Taxonomy and Roadmap for Future Research In addition to breaking down individual components, the survey introduces an extensive taxonomy covering frameworks, datasets, model architectures, evaluation metrics, and real-world applications. Tables and figures (e.g., detailed visualizations of framework architectures and a taxonomy diagram) serve as blueprints for navigating the state-of-the-art, highlighting both the diversity of current approaches and the interconnections between various research elements. The roadmap section points out critical research gaps, such as the need for more sophisticated environment state perception, more efficient memory management strategies, and improved inter-agent communication protocols.
Applications and Practical Implications The survey concludes by presenting a broad range of applications—from web navigation and mobile app automation to complex desktop operations—illustrating how LLM-brained GUI agents can transform human-computer interactions by enabling natural language control over software systems. The discussion emphasizes that while these agents have demonstrated strong performance in controlled experiments and industrial prototypes, challenges remain regarding scalability, latency, and safety.

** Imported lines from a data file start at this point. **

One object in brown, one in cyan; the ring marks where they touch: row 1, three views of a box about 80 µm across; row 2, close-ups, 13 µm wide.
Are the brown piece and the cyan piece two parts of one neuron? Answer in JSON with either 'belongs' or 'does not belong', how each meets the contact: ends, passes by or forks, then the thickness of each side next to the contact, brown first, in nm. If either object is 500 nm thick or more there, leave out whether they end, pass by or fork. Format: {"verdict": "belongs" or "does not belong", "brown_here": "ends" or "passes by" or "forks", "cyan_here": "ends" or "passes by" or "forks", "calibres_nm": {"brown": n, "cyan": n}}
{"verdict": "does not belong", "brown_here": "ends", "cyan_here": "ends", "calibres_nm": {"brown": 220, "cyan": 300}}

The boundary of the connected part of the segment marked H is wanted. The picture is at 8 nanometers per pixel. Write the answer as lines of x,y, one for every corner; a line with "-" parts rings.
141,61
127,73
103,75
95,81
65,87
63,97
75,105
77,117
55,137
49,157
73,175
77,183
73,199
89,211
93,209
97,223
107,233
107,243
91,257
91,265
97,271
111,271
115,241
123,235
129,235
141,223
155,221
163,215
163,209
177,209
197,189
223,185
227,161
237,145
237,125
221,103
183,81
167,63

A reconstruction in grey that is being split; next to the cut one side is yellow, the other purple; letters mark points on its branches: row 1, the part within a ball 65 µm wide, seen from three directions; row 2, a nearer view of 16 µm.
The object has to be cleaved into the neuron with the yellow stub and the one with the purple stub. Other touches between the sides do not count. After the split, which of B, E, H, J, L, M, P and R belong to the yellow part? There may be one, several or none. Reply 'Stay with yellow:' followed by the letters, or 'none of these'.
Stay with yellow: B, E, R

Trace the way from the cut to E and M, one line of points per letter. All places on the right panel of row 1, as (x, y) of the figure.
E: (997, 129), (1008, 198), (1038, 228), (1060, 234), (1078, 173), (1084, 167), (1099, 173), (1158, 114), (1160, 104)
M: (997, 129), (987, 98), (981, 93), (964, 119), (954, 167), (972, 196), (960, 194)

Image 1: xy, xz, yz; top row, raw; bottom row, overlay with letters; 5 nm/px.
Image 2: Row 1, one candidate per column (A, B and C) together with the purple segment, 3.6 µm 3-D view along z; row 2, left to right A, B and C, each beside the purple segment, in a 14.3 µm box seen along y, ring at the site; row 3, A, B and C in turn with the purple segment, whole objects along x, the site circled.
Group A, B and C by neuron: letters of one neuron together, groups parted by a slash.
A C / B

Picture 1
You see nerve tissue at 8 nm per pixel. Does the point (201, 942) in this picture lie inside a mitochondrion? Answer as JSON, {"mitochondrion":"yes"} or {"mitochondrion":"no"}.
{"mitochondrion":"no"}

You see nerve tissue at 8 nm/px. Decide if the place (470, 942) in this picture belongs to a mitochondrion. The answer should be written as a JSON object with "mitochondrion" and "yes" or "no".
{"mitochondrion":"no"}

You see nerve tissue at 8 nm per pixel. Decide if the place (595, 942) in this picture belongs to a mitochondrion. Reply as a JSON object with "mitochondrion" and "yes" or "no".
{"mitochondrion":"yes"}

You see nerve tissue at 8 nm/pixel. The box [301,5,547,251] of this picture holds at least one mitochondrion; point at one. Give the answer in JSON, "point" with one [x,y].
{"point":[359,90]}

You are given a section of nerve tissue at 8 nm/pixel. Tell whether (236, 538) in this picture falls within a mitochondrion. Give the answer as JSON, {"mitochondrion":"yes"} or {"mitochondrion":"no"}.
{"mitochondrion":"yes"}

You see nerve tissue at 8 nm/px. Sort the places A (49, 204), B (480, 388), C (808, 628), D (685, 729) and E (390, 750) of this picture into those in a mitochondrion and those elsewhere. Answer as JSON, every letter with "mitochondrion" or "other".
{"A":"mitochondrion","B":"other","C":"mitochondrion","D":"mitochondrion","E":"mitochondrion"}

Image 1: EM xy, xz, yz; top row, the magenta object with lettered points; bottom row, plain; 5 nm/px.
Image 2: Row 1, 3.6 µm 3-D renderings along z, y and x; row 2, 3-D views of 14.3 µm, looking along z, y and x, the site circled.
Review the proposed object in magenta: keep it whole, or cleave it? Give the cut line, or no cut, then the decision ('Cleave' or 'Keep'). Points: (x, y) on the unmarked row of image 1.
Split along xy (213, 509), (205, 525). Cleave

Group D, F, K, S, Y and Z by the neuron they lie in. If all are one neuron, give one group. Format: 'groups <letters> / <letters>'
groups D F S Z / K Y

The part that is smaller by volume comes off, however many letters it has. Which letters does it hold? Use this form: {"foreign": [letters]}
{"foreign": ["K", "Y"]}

Overall, the paper offers a detailed and balanced synthesis of the current research landscape in LLM-powered GUI automation. It effectively situates recent trends within the broader evolution of GUI automation, while rigorously cataloging technical advances such as multi-modal perception, prompt engineering, action inference, and memory integration. Researchers in the field will find this survey a valuable reference for both understanding the state-of-the-art and identifying fertile directions for future investigations.